Closed timtobey closed 7 years ago
Try model.save('model.h5')
instead of model.save_weights('model.h5')
.
You are a Genius! Thanks it works. If you dont mind, can you explain to me why the model save would works and not the weights? Thank you so much I have been stuck on this for days!
save
also saves the configuration of the network, i.e. how it's structured while save_weights
only saves the weights. load_model
needs to reconstruct the model and it can't do this with only knowledge of the weight values.
That clears things up. Thanks again!
Dear Manav: I get a load file error when I run: python drive.py model.h5
(BTW, There is some confusion in the community if the h5 file or the json file should be loaded.)
I run : python drive.py model.h5
I get on my windows 10 machine: Using TensorFlow backend. Traceback (most recent call last): File "drive.py", line 83, in
model = load_model(args.model)
File "d:\kits\Anaconda3\envs\carnd-term1\lib\site-packages\keras\models.py", line 140, in load_model
raise ValueError('No model found in config file.')
ValueError: No model found in config file.

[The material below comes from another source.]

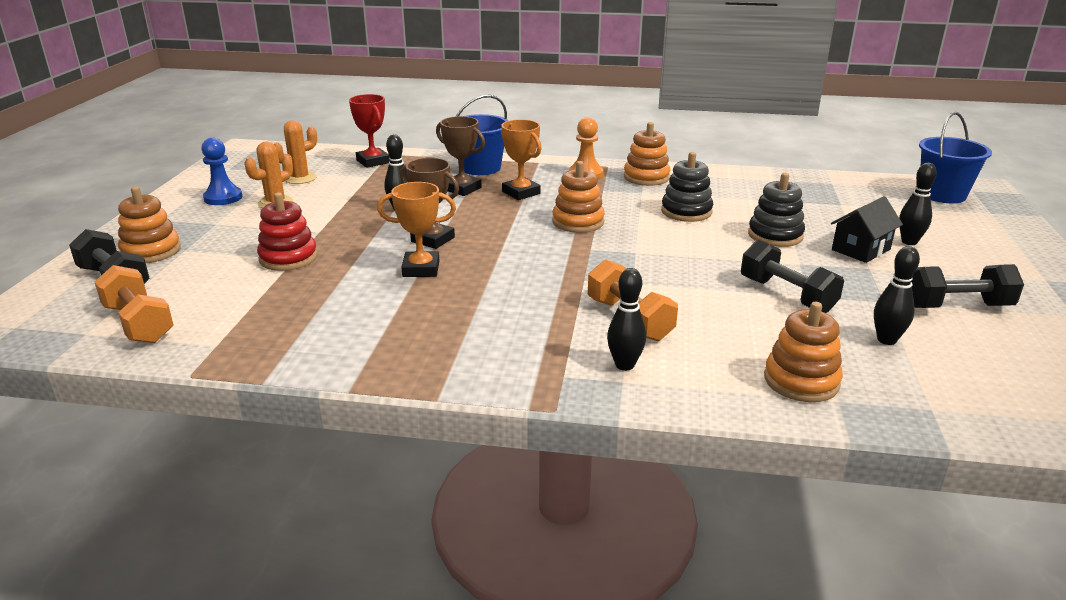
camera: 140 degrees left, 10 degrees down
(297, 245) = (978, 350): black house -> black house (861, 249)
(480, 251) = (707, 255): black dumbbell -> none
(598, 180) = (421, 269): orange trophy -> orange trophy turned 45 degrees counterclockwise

Here is my save code: .......... model.summary() model.compile(optimizer='adam', loss='mse', metrics=['accuracy']) history = model.fit(X_train, y_train, nb_epoch=10, batch_size=2000, verbose=1, validation_data=(X_validation, y_validation)) score = model.evaluate(X_validation, y_validation) print('Test score:', score[0]) print('Test accuracy:', score[1]) print("\nSaving model weights and configuration file.") with open('model.json', 'w') as f: f.write(model.to_json()) model.save_weights('model.h5') f.close() print("Saved model to disk") from keras import backend as K K.clear_session()
Thanks for any guidance you can provide me.